### EXERCISE TEXT:

-- -- --

Sunday, May 19, 2013

Aftermath of the Sluicebox

(above) Tyler Rhodes, northeast cirque of Oz behind him in shadow, Saturday, May 4, 2013, 3SA.

     CHICKEN SOUP saturated Andy's brain.  A complication from surgery following a compound fracture of both tib-fibs on both legs, the SOUP leaked out of the long bones into his circulatory system, and the fat cells worked their way up into his brain where they globbed up something awful, impeding all functions but the autonomic.  Now, Andy lay PROPPED up in the ICU at Alaska Regional Hospital in Anchorage, staring vacantly like Paul Pritchard in the The Totem Pole.  A group of "coma-hags" gathered around the bedside, including Andy's beatific mom and dad up from the states, Saint Ned, mushers, climbers, and the stricken Sir Apple.
            It had been a week since the Accident in the Sluicebox.   The idea was to awaken Andy with the proper stimulation, but so far nothing had worked.  People crackled Mojo Bar wrappers in his ears, a sound which Ned aptly described as "the soundtrack to trips with Andy," a sound which in times of exhaustion in the mountains had even begun to annoy me, but which now I longed to hear again.  We waved strong coffee under his nose.  Someone placed a rope in Andy's hand which his friends tugged on forlornly.  Jewish jokes were read.  We told blatant lies, hoping the outrage would shock Andy out of his coma.  Finally, Sir Apple grabbed the rope, and took the lead, and did what no one else had thus far had the chutzpah to do, but maybe were thinking about:   he leapt up on the hospital bed, like the troll that he is, and began to pull on Andy's short hairs...  twisting, twisting, until the corners of Andy's lips pulled back in a frightening grimace.  
          But it was only a pain reflex... Nothing.  We slumped back into the corners of the ICU room as the extremely nice nurses at Alaska Regional entered the room for the umpteenth time that day...
(left)  Allapa gives the What-4? in front of the Sluicebox on the return trip.  We logged a fine run for a blue-square skier like me on the blue-square slope behind.

        Upon my return to Sitnasuaq following the trip to Andy, a week of self-imposed gloom-and-doom followed.  I hid alone in my house for two weeks while my family dwelled far away in the Magic Kingdom.  Everyone assured me that Andy is a mature and seasoned alpinist with his own personal Jones for the Kigs, that he knew exactly what he was doing when he undertook the Sluicebox, that we made decisions based on calculated risks such as the kind that all alpinists have to make sooner or later, and that therefore the sense of guilt and responsibility that had propelled me like an infinite battery during the hours of the rescue, and of which eternal residues will always remain in my memory--  just what the hell drew Andy and me to be in that marble dungeon in the first place?--  was invalid.  But I could take no satisfaction from it, and we were all worried to death about Andy.

-- -- --

### AVAILABLE DATA:
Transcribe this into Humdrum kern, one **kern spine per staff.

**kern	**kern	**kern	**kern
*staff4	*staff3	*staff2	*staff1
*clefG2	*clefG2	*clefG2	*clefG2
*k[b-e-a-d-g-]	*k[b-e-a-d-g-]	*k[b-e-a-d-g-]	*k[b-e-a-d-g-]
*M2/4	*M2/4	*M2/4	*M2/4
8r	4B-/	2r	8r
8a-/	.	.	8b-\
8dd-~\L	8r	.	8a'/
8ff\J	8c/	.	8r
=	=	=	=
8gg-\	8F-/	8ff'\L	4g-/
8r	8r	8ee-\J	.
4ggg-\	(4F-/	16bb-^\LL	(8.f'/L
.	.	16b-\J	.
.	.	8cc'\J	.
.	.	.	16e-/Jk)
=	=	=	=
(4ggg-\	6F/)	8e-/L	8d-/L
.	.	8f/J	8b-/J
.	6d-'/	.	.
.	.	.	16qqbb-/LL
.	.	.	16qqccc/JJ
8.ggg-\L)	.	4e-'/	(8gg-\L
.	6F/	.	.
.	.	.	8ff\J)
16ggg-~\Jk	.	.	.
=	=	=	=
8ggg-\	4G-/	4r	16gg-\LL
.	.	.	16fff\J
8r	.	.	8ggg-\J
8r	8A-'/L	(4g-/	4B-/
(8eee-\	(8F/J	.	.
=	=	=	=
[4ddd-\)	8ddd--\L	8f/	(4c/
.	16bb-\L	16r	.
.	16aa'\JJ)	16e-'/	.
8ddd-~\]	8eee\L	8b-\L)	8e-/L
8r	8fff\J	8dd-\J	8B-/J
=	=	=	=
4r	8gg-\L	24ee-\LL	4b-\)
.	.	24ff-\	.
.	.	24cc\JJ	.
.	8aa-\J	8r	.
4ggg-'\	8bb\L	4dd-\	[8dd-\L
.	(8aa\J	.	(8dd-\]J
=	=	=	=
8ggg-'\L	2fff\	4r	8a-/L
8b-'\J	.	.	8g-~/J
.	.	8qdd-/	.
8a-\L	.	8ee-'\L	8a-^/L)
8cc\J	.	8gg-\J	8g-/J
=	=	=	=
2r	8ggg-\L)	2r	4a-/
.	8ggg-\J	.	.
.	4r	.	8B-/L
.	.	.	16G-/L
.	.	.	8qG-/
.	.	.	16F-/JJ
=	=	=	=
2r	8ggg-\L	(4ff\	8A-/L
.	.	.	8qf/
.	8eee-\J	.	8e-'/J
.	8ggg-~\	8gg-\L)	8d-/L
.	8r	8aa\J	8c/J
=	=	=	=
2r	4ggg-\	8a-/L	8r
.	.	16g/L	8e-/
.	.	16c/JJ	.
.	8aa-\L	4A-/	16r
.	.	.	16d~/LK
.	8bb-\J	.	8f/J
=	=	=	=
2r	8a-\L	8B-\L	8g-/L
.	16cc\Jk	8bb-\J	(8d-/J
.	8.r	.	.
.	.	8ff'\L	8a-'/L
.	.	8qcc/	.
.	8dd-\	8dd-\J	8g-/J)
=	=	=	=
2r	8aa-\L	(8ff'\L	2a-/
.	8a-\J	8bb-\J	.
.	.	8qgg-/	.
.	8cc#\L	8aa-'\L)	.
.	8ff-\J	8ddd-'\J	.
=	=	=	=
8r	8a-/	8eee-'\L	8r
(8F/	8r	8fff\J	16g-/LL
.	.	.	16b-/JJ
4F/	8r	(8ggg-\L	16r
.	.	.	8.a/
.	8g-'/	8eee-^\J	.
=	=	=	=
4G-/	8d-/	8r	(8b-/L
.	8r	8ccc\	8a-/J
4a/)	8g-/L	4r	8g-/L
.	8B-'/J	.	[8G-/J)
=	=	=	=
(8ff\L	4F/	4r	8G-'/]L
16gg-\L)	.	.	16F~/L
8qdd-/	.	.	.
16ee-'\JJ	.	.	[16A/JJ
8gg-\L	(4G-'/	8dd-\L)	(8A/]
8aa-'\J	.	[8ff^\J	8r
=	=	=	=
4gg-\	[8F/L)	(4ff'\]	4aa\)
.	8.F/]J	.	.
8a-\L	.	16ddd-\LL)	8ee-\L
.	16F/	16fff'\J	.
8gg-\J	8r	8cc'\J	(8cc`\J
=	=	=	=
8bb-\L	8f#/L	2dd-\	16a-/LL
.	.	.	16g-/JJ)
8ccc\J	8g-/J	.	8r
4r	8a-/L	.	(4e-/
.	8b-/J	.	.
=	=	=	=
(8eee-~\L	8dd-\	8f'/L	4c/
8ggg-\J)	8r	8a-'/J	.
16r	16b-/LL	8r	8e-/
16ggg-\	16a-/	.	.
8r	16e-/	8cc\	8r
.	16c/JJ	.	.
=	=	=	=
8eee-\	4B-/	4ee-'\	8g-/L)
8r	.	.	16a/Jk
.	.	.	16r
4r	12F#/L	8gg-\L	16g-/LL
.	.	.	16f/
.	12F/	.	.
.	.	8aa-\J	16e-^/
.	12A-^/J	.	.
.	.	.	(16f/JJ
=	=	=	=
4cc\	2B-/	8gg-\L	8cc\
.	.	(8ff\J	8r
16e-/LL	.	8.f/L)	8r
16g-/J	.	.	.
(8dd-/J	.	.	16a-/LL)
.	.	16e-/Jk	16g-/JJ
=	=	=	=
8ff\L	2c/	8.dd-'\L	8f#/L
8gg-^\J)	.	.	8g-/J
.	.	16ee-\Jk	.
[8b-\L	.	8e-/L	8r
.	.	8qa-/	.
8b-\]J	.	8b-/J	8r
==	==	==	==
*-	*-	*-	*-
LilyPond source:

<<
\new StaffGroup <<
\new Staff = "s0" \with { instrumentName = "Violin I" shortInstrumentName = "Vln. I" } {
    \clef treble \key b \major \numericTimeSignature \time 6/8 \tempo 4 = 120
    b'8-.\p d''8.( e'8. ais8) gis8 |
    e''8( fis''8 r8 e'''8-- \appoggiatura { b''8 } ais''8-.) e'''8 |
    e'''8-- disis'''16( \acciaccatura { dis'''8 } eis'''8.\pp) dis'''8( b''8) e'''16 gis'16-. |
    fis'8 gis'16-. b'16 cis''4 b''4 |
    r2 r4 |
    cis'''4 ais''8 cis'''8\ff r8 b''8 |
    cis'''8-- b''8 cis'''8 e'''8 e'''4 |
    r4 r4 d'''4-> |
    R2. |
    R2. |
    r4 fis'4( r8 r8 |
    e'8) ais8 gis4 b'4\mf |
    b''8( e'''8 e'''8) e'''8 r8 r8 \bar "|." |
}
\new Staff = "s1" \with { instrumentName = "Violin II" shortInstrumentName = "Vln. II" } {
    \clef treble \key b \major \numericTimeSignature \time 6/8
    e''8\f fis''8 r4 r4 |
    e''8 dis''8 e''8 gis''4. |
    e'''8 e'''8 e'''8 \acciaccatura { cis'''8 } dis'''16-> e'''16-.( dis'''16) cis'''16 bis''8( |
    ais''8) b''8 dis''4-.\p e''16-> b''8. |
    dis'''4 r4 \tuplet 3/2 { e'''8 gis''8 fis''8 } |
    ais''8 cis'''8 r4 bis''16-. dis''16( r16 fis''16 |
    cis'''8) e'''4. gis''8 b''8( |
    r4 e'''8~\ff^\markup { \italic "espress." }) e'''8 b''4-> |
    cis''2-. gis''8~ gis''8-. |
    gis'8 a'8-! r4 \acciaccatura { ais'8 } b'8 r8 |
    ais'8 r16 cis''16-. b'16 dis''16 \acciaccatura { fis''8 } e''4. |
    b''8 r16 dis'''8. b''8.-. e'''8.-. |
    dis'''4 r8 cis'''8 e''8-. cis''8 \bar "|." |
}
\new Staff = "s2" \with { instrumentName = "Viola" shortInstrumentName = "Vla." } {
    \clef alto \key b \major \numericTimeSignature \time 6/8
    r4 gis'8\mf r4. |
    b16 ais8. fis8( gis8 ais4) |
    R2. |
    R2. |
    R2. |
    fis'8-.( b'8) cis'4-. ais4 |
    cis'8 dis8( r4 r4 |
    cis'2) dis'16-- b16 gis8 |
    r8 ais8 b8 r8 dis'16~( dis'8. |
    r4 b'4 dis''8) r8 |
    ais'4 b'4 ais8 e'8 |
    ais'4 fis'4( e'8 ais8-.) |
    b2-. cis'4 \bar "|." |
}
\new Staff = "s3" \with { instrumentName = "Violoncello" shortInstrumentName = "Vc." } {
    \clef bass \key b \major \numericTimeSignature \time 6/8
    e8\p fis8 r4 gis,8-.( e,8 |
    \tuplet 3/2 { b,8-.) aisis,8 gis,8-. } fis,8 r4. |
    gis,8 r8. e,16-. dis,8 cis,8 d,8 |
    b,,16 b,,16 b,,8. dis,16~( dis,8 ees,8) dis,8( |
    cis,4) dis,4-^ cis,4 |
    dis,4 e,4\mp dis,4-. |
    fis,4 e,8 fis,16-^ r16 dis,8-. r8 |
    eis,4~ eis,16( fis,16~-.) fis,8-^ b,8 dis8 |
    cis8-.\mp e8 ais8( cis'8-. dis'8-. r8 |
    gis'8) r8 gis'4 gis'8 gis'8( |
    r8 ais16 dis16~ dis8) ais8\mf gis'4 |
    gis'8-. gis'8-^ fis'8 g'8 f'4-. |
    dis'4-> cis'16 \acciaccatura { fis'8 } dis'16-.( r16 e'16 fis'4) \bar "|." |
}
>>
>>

-- -- --

### ACTIONS TO TAKE:
1. In the Sluicebox post, shorten the paragraph that begins "It had been a week since the Accident in the Sluicebox" to a few sentences, keeping its main facts.
2. Put this sentence from the Sluicebox post into Spanish: "The idea was to awaken Andy with the proper stimulation, but so far nothing had worked."
3. Take the Sluicebox post further, starting right after its last sentence.
The data won't be needed here.

### ANSWERS BY TASK:
1. A week after the accident in the Sluicebox, friends tried to wake Andy from his coma with the right stimulation, but nothing had worked. They crackled Mojo Bar wrappers in his ears, a sound Ned called "the soundtrack to trips with Andy." They also waved strong coffee under his nose, tugged on a rope placed in his hand, read Jewish jokes and told blatant lies. At last Sir Apple leapt onto the bed and twisted Andy's short hairs until the corners of his lips pulled back in a grimace.

2. La idea era despertar a Andy con el estímulo adecuado, pero hasta el momento nada había funcionado.

3.
       Lovers and friends oozed out of the woodwork, all on a pilgrimmage for Andy.  People strange-attracted that hadn't seen each other in years, mushers from Andy's Iditarod years, mysterious women, Alaska's climbing legends, trail-runners, wilderness skiers, pipeline-walkers, a nurse on duty in Andy's unit that had been crushed years ago by a falling Grade IV ice climb, multiple visitors from Fairbanks.  Vast linkages of email strings connected everyone exchanging information and vital signs, plus many people Andy'd never known yet caught up in few degrees of separation.  I never realized the magnitude of the Andy attractor until now.  I never realized how little I knew about him, one of those unsung-hero types out there just doing it, despite all the strings of GLUE all over everything.  Godamned rock.
(above) Big marble tower on North Ridge of Osborn.  Tyler traversed this way, but there was no way to get around this tower.  Remote Northwest Ridge Osborn in background, Pk. 3900 on right.  I have officially lost interest in Kigluaik marble.

      Inside the tubules of his brain, Andy's leukocytes whittled at the CHICKEN SOUP.  I pictured them like little Pac-men gobbling up bone-marrow fat cells, scraping it off the capillary walls.  But so slowly!   As the days of Spring went by, and the snows of May descended upon Alaska, Andy lay in the hospital in Anchorage, his myriad friends and admirers checking in on him.  The doctors had said that if Andy only made steady progress (as the Pac-Men gobbled the SOUP), Andy would have a positive prognosis.   And steady progress is what he showed.  At some point, the coma-hags reached a consensus that there was no more coma, though emergence is more a cusp than any kind of fine line, which proved a paradox for the betting pool of the black-minded, dirtbag climbers.  Andy was back!     
             Fresh Spring powder blanketed the Kigs.  Super Smooth Andy G the .570 Bearcat was parked at the end of the road at the big wide area around Mile 28, waiting for action.  Kristine and Raina were due to return on the jet from the Magic Kingdom.  It was time to come out of hiding, stop moping around, and rescind my resignation from the mountains.  It was time to go skiing in the Kigs with Tyler.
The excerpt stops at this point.